Human keypoint data
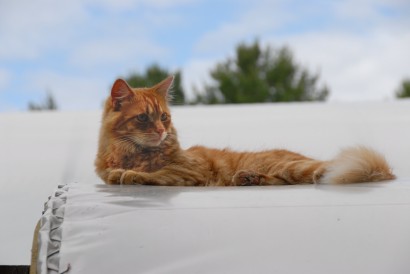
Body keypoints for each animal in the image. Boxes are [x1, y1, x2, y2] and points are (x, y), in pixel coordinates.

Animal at [94, 75, 396, 186]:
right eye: (144, 118)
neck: (132, 153)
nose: (160, 131)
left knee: (329, 169)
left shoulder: (188, 170)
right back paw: (248, 178)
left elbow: (157, 174)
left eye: (164, 117)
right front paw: (121, 172)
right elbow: (114, 174)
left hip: (296, 166)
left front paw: (132, 174)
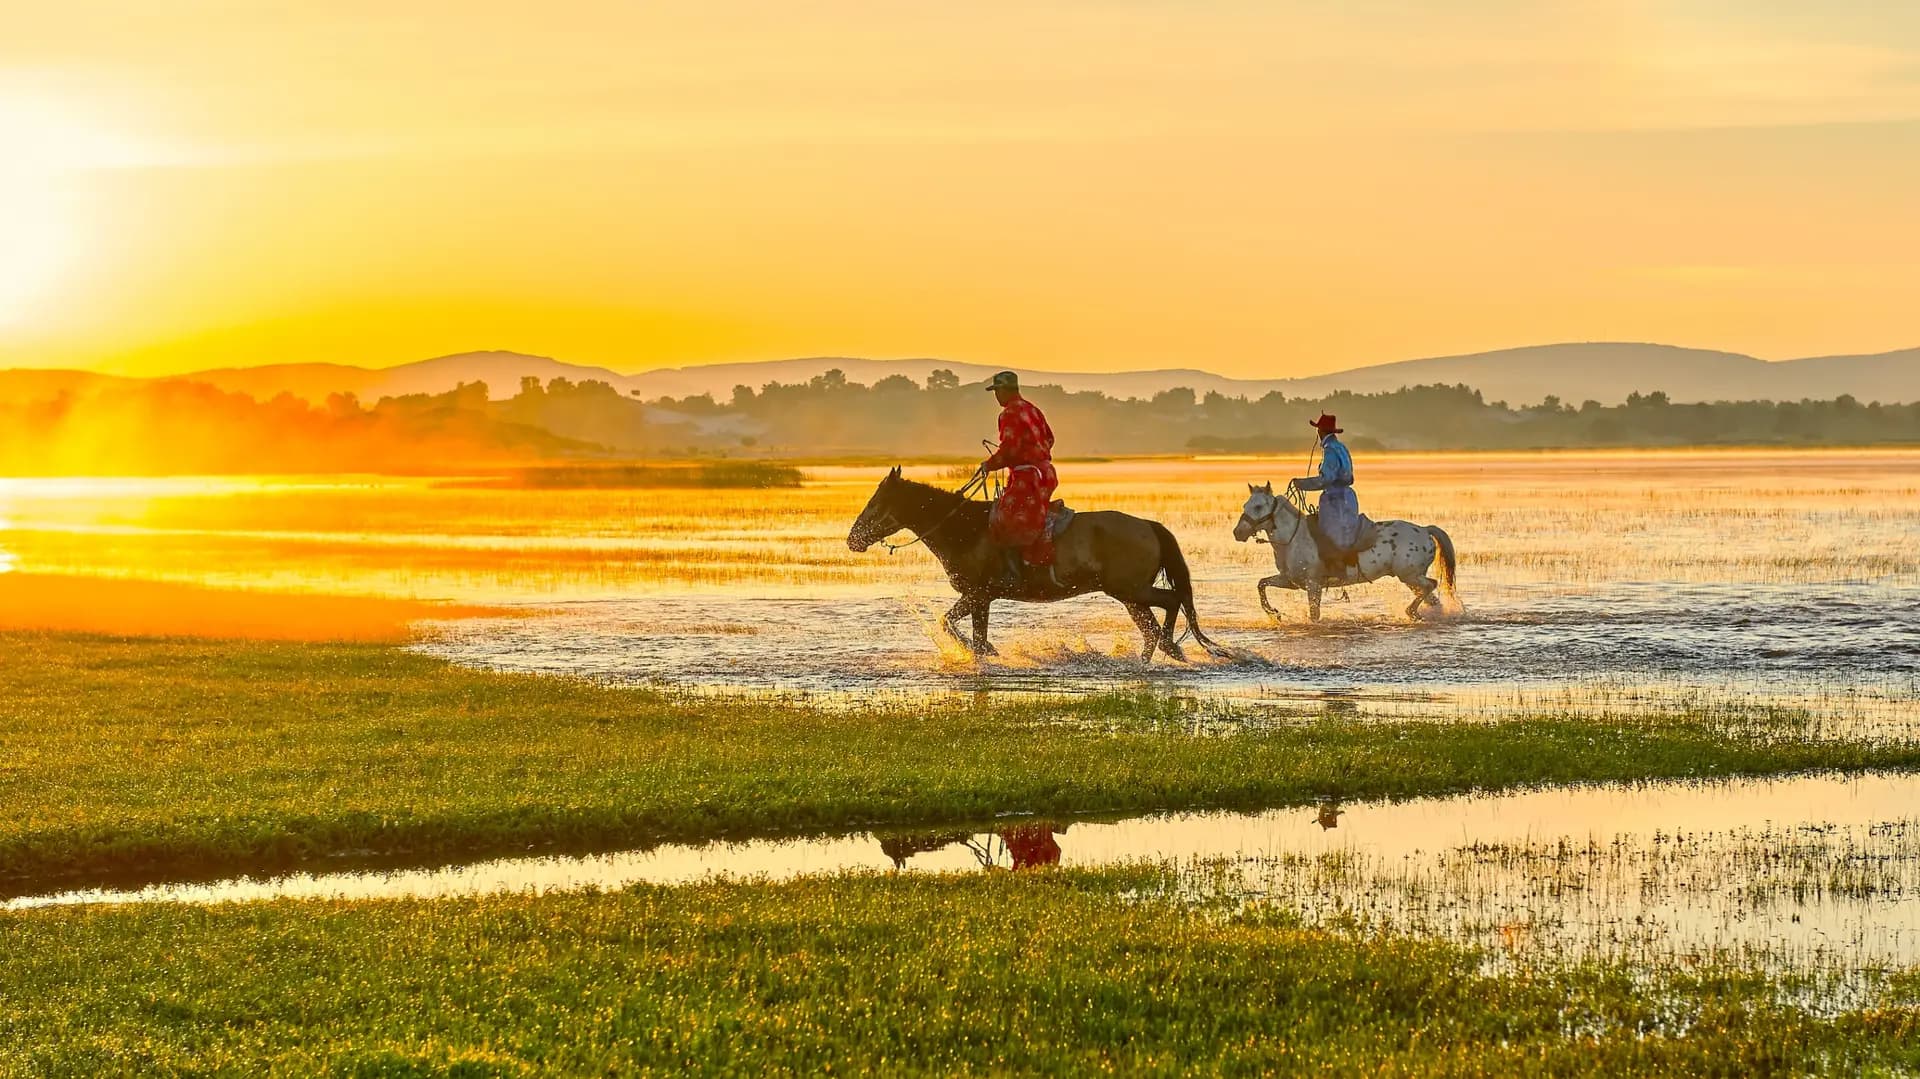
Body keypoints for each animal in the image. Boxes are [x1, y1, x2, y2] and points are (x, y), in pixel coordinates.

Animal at [847, 467, 1229, 662]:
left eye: (875, 503)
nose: (853, 539)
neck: (964, 528)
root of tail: (1149, 525)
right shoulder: (981, 598)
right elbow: (969, 630)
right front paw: (983, 651)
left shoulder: (977, 594)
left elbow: (950, 624)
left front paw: (980, 650)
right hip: (1129, 595)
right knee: (1150, 626)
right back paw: (1152, 655)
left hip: (1131, 589)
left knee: (1171, 602)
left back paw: (1170, 647)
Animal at [1232, 481, 1458, 621]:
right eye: (1245, 505)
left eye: (1259, 506)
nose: (1238, 532)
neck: (1292, 539)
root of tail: (1424, 530)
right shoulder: (1290, 580)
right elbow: (1261, 584)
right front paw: (1274, 613)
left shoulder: (1313, 584)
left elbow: (1314, 614)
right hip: (1411, 578)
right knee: (1431, 597)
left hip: (1409, 575)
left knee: (1431, 585)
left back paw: (1411, 612)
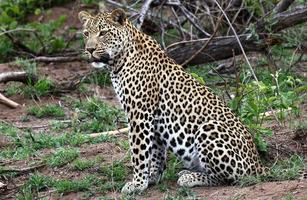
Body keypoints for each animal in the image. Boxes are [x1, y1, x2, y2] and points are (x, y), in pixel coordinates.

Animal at [77, 8, 268, 193]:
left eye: (103, 33)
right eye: (86, 33)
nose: (90, 49)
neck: (118, 62)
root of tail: (259, 165)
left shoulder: (139, 113)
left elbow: (139, 152)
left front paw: (137, 183)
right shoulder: (153, 118)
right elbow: (155, 151)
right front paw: (152, 177)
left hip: (209, 129)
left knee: (228, 179)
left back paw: (189, 177)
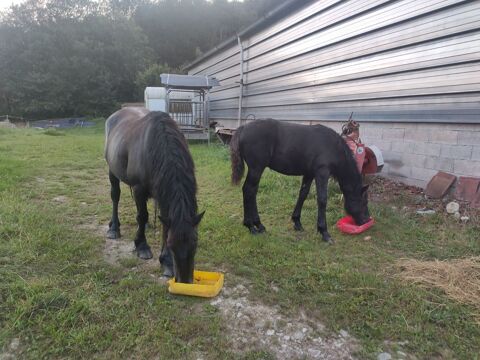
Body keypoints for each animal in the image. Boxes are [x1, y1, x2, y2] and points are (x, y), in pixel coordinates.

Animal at [104, 108, 203, 282]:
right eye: (171, 245)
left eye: (195, 243)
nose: (184, 281)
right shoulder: (139, 189)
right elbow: (142, 215)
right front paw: (142, 246)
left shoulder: (163, 194)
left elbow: (163, 223)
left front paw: (167, 262)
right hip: (112, 172)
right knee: (115, 196)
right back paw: (114, 229)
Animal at [231, 119, 370, 243]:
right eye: (363, 202)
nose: (366, 221)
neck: (333, 147)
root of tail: (243, 128)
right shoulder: (322, 173)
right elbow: (322, 200)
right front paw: (324, 232)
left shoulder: (309, 174)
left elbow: (303, 194)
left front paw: (297, 222)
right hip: (256, 168)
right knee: (248, 190)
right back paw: (250, 226)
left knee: (252, 192)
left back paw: (259, 225)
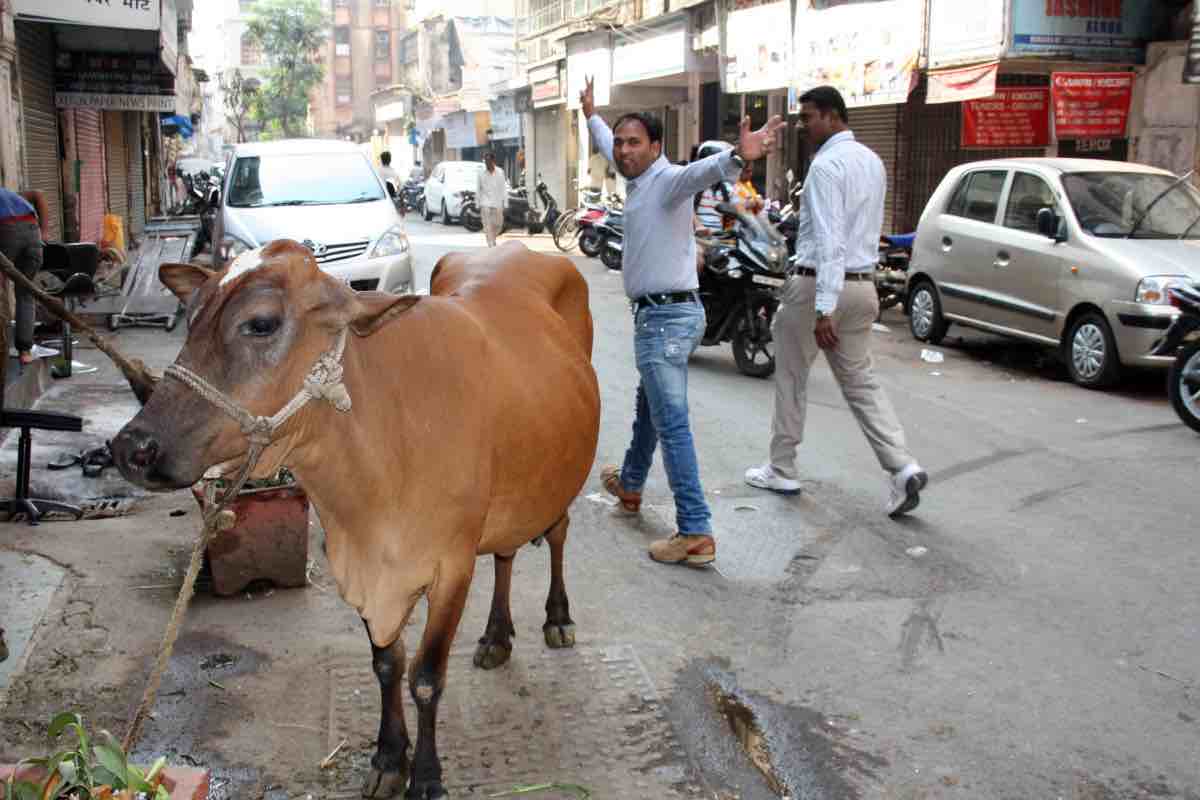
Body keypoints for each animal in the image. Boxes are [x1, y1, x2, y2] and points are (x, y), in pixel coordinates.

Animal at [111, 239, 600, 800]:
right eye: (190, 318)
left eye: (261, 323)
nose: (131, 448)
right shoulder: (363, 568)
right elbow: (388, 664)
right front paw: (389, 757)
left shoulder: (451, 567)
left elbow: (426, 678)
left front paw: (426, 777)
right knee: (505, 551)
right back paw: (497, 636)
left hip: (558, 479)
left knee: (556, 534)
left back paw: (557, 618)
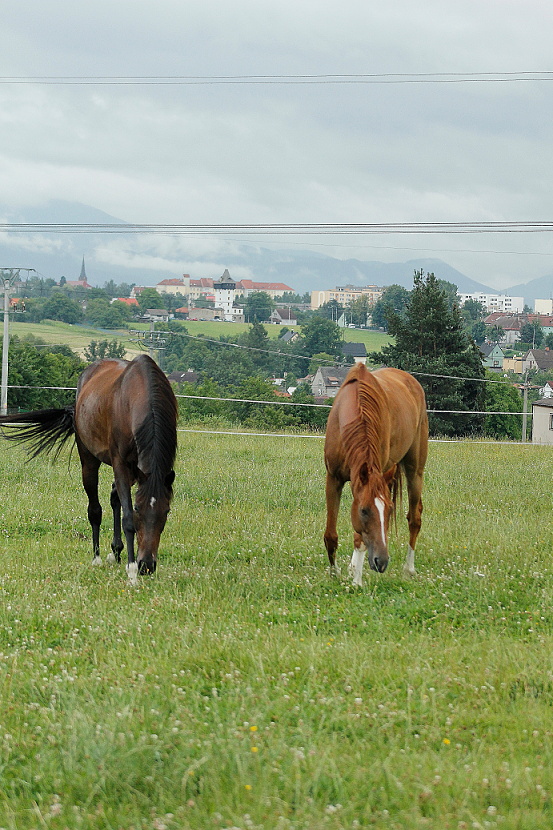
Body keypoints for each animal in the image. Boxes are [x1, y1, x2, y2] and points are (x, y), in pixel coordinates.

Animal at [0, 356, 177, 584]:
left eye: (167, 511)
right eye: (139, 509)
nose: (146, 565)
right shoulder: (120, 463)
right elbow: (127, 518)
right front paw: (131, 572)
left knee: (114, 496)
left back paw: (116, 550)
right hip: (89, 460)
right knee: (95, 509)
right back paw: (98, 557)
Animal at [324, 368, 426, 588]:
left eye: (389, 511)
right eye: (364, 510)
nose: (382, 561)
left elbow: (360, 539)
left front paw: (356, 580)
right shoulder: (333, 478)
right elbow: (331, 535)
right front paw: (335, 573)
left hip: (415, 470)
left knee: (415, 518)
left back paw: (408, 569)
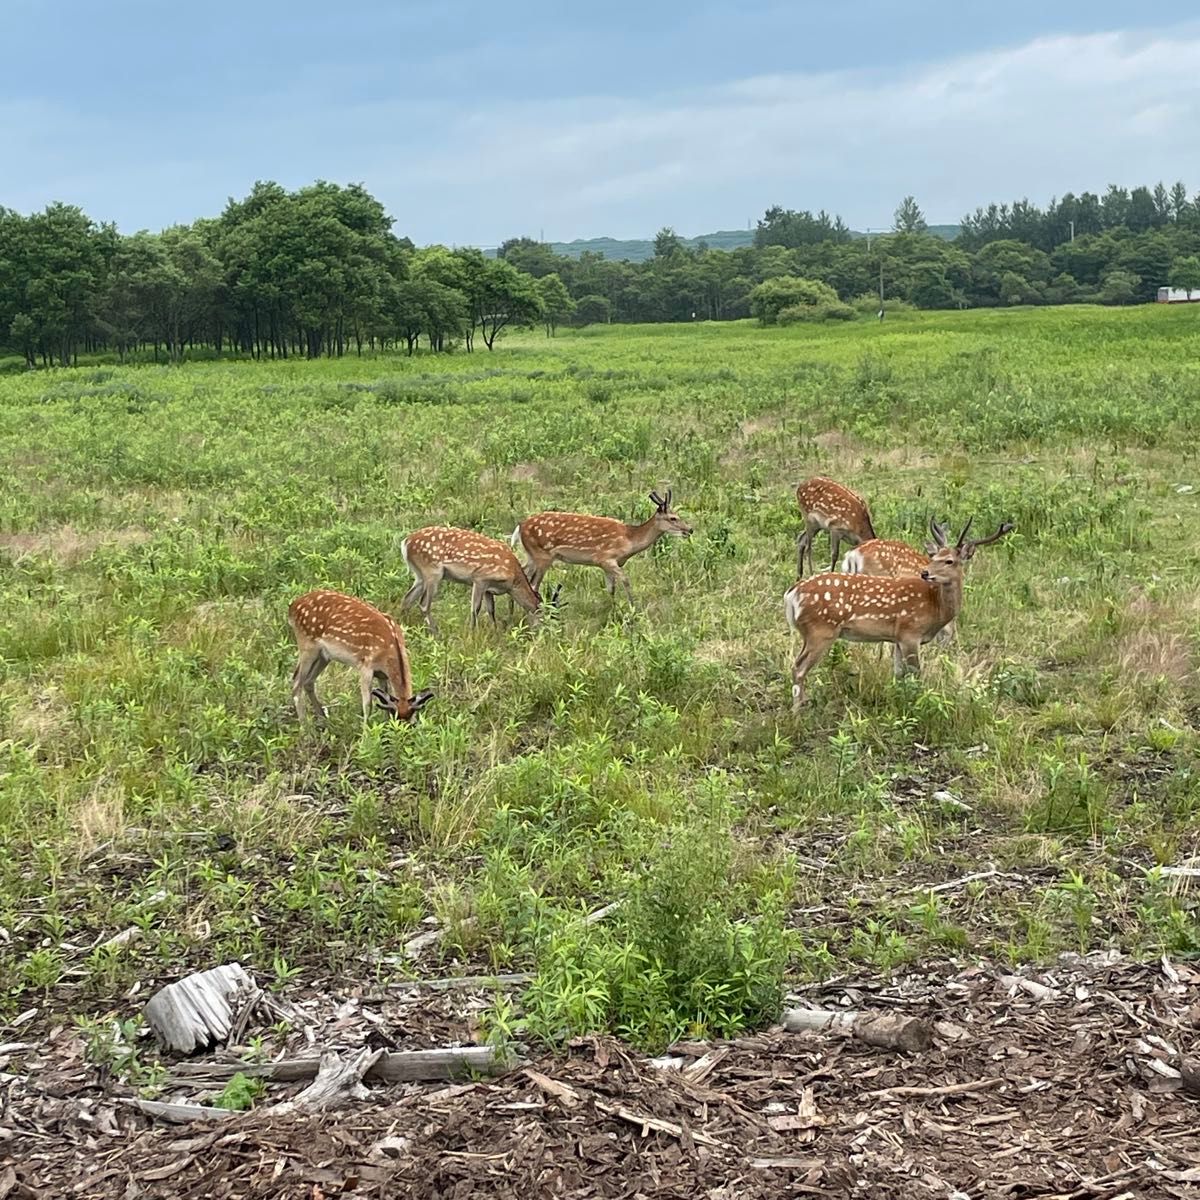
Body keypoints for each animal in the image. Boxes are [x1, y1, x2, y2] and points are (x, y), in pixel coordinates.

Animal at [288, 588, 434, 720]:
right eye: (397, 716)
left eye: (411, 720)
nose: (401, 730)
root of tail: (292, 607)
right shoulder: (365, 666)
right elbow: (367, 705)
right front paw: (366, 732)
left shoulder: (382, 675)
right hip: (307, 645)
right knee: (296, 682)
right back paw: (305, 726)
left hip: (324, 655)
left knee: (308, 681)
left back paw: (323, 720)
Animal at [400, 528, 554, 638]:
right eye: (543, 615)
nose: (544, 634)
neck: (512, 581)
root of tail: (406, 543)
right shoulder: (480, 578)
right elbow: (475, 608)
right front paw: (472, 633)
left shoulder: (489, 589)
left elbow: (491, 610)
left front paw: (495, 632)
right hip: (432, 572)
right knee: (423, 603)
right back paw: (436, 633)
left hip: (420, 575)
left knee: (407, 599)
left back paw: (405, 626)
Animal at [516, 487, 696, 604]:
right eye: (673, 518)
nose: (690, 529)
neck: (629, 540)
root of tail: (520, 526)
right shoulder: (605, 558)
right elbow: (626, 580)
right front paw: (633, 607)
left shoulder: (608, 565)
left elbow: (611, 589)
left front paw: (612, 610)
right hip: (543, 555)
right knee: (533, 585)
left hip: (531, 555)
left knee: (522, 574)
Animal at [782, 518, 1008, 705]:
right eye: (934, 557)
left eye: (949, 560)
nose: (925, 573)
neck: (935, 608)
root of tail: (792, 594)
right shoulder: (910, 633)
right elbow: (916, 674)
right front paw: (918, 703)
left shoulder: (898, 638)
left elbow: (898, 674)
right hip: (821, 631)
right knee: (798, 668)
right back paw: (798, 710)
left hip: (811, 633)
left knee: (796, 665)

**ASSIGNMENT:**
Print, word for word, the lines above that run from the line containing "right shoulder: (1290, 580)" to the line containing "left front paw: (426, 777)", both included. Keep the pictures out.

**OUTPUT FOR THIS TASK:**
right shoulder: (1290, 580)
right elbow: (1261, 584)
right front paw: (1274, 613)
left shoulder: (1313, 584)
left elbow: (1314, 614)
right hip: (1411, 578)
right knee: (1431, 597)
left hip: (1409, 575)
left knee: (1431, 585)
left back paw: (1411, 612)
Body keypoints for each animal in the image. Boxes are [x1, y1, x2, y2] and points are (x, y), in pixel coordinates.

Animal at [77, 8, 268, 193]:
left eye: (103, 33)
right eye: (86, 33)
nose: (90, 49)
neck: (118, 62)
root of tail: (259, 165)
left shoulder: (139, 113)
left elbow: (139, 152)
left front paw: (137, 183)
right shoulder: (153, 118)
right elbow: (155, 151)
right front paw: (152, 177)
left hip: (209, 129)
left knee: (228, 179)
left back paw: (189, 177)
Body keypoints for each animal in the image. Boxes are [x1, y1, x2, y2] and points are (x, y), in pixel coordinates.

Animal at [104, 108, 203, 282]:
right eye: (171, 245)
left eye: (195, 243)
nose: (184, 281)
right shoulder: (139, 189)
right elbow: (142, 215)
right front paw: (142, 246)
left shoulder: (163, 194)
left elbow: (163, 223)
left front paw: (167, 262)
right hip: (112, 172)
right knee: (115, 196)
right back paw: (114, 229)
Animal at [231, 119, 370, 243]:
right eye: (363, 202)
nose: (366, 221)
neck: (333, 147)
root of tail: (243, 128)
right shoulder: (322, 173)
right elbow: (322, 200)
right front paw: (324, 232)
left shoulder: (309, 174)
left elbow: (303, 194)
left front paw: (297, 222)
right hip: (256, 168)
right knee: (248, 190)
right back paw: (250, 226)
left knee: (252, 192)
left back paw: (259, 225)
Body keypoints for each animal in the image. Boxes are [x1, y1, x2, y2] and points are (x, y), in pixel coordinates.

Animal at [111, 239, 600, 800]:
right eye: (190, 318)
left eye: (261, 323)
nose: (131, 448)
right shoulder: (363, 568)
right elbow: (388, 664)
right front paw: (389, 757)
left shoulder: (451, 567)
left elbow: (426, 678)
left front paw: (426, 777)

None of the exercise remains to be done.